REGION — If the San Diego Polo Club opens its 30th season at an 80-acre field at Via del la Valle and El Camino Real, as it is scheduled to do in a few months, it will be as a tenant as the city of San Diego is currently negotiating with San Diego Surf Cup to take over the lease.
“We’re working on a schedule right now and we’re pretty confident we’ll have a really nice opening day on June 5,” Steve Lewandowski, community relations director for the polo club, said.
But a spokesman for the soccer club could not confirm or deny any such commitment.
“We’re respectful of the historic use of the fields for polo, and we definitely plan to include the sport,” Jim Madaffer said. “But no arrangements have been made with anyone.
“We’re still working on a plan,” he added. “We’re not ruling anything out and we will be talking to them but we’ve also been approached by other polo clubs. Nothing is set in stone with San Diego Polo or any other club.”
The Sport of Kings has been part of local history longer than the Padres or Chargers. This year it will celebrate its 110th anniversary in San Diego, having first been played in the county in 1906 as more of a business venture than an athletic competition.
Hoping to attract more visitors at the turn of the century, Hotel del Coronado owner John D. Spreckels built the nearby Coronado Country Club, which included three polo fields.
Following the first major tournament, which pitted English lords against American Navy officers, interest in the sport exploded, attracting millionaires and movie stars.
The game was played in various locations throughout the county until the San Diego Polo Club was founded in 1986 and made its permanent home in the San Dieguito River Valley.
The 120-acre site was deeded in 1982 to San Diego as mitigation for open space lost when increased residential development was allowed in the area.
In October 1984 it was divided into two usable parcels. Sixty acres were designated for a polo facility and 20 were authorized for an equestrian center. The other 40 acres were to remain open space.
In 1986 the San Diego Polo Club entered into a 26-year lease, which expired March 31, 2012. Since then it has been leasing the site on a month-to-month basis.
Because the property hadn’t been out to bid for more than two decades, city officials felt doing so was appropriate.
Three organizations responded to a request for proposals released late last year.
“Surf Cup presented the best proposal to the city, maximizing the financial return on this site while conforming with the restrictions inherent to this location,” Racquel Vasquez, the city’s senior public information officer, said.
“We gave it our best shot,” Lewandowski said. “Polo has been an integral part of the San Diego community.
“Right now things are evolving,” he added. “We’re moving forward in the spirit of cooperation and we look forward to a future with Surf to raise more money for charity, which is something we’ve always done.”
While specific terms of the lease will not be available until negotiations are complete, Madaffer said Surf Cup requested a 25-year lease that includes $7 million for improvements to the property, contingent on receiving all necessary permits.
“Our proposal mirrors the existing restrictions but we have proposed an extensive capital improvement plan,” he said. “We will restore the Coast-to-Crest Trail and work with the Audubon Society to install bird-watching areas.
“In cooperation with the San Dieguito River Valley (Conservancy) we also plan to add an equestrian staging area so horse owners can park their trailers and ride the trail to where the turf really does meet the surf,” he added.
Plans also include a tie-up for horses, parking for trail visitors, upgraded restroom facilities and reconfigured drainage and irrigation on the fields.
To eliminate mud and dust, decomposed granite will replace the dirt trail areas.
“It will also include educational polo for kids who might not otherwise be able to afford to play the sport,” Madaffer said. “At Surf Cup we’re all about the kids, all about the youth.
“One thing is for certain,” he added. “We’re committed to maintaining some use of polo on the field.
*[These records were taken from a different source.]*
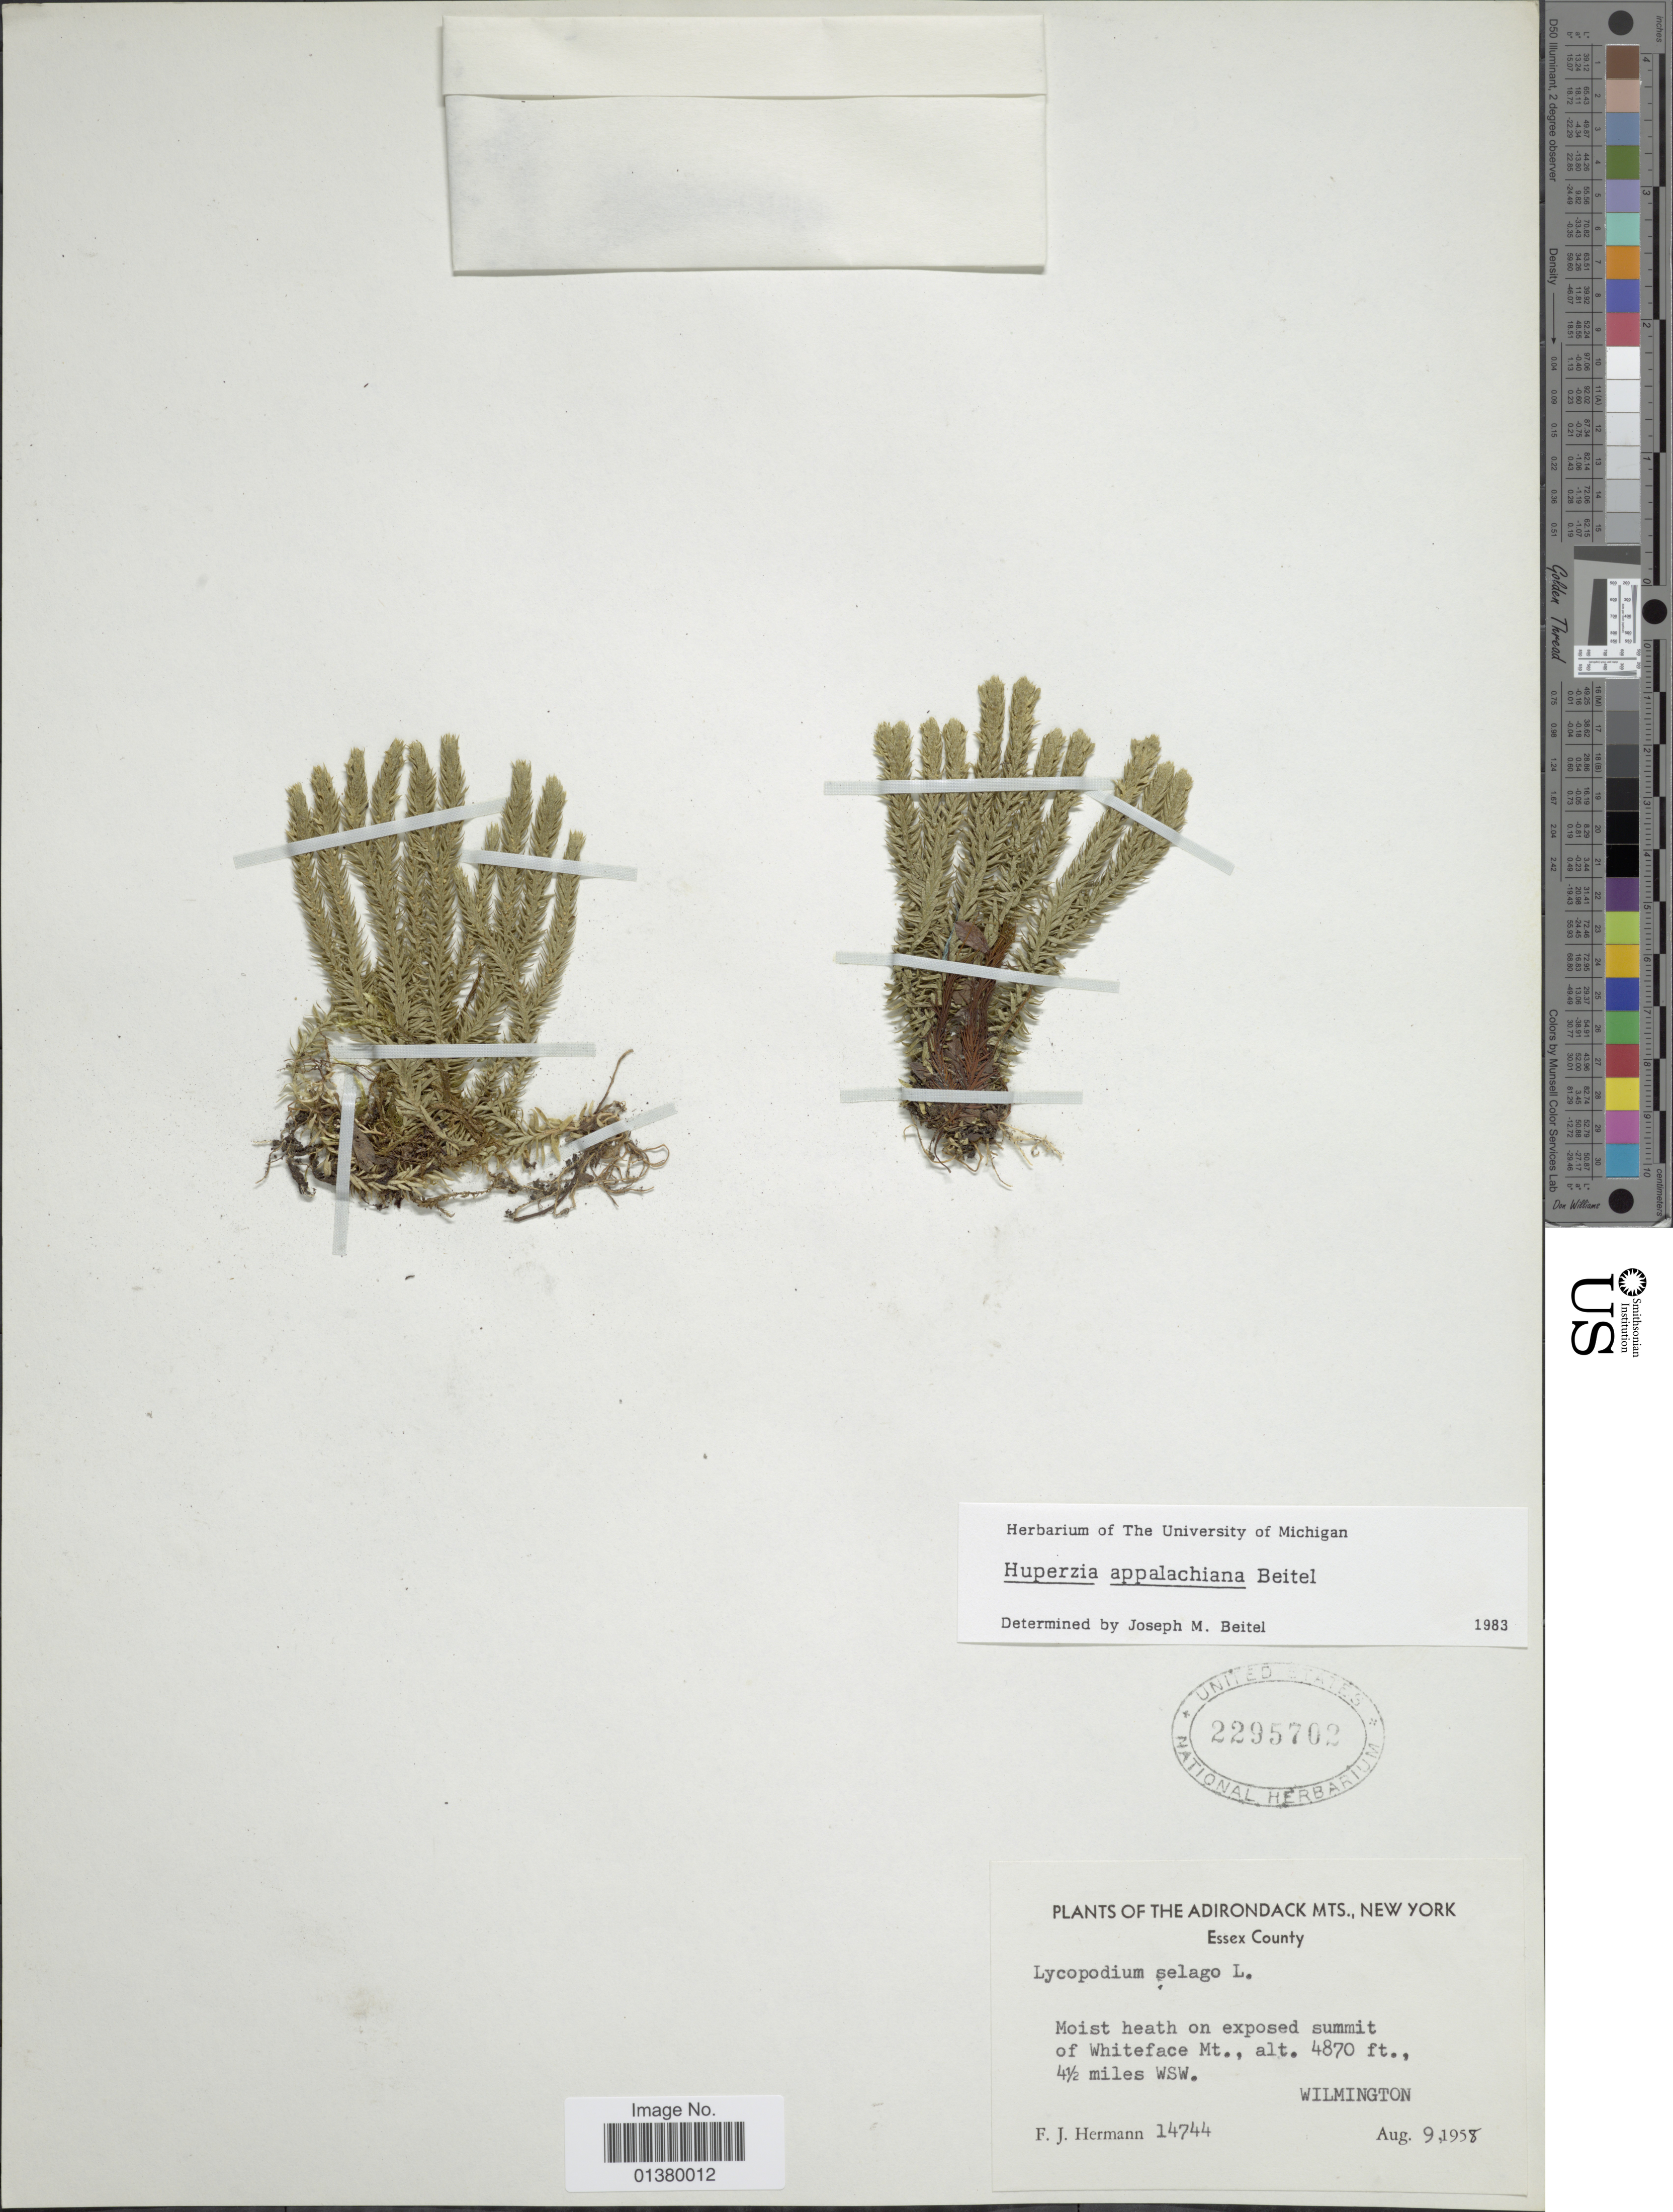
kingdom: Plantae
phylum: Tracheophyta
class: Lycopodiopsida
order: Lycopodiales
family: Lycopodiaceae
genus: Huperzia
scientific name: Huperzia appalachiana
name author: Beitel & Mickel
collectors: F. J. Hermann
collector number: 14744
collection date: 1958-08-09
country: United States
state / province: New York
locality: The Adirondack Mts., Essex County, moist heath on exposed summit of Whiteface Mt., 4½ miles WSW, Wilmington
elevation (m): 1484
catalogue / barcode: US 2295702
We want to work in partnership with the community.”
He said the fields will also be available for public use for other sports such as field hockey and lacrosse.
“That’s our way of giving back to the city and the community,” Madaffer said.
But the end result may be fewer events as a major focus will be on maintaining the health of the grass.
One activity that will not be added is overflow parking during the San Diego County Fair.
Officials at the Del Mar Fairgrounds, faced with losing 1,250 parking spaces this year, had been talking about potentially allowing additional parking on the property if Surf Cup was granted the lease.
“That’s not in our plan,” Madaffer said. “We had some preliminary conversations with the 22nd (District Agricultural Association) but there is a restriction that doesn’t allow parking for the fairgrounds.”
Once the lease negotiations are complete a recommendation will be given to the city’s Smart Growth and Land Use Committee and then presented to City Council for final approval.
This story has been corrected since its original posting.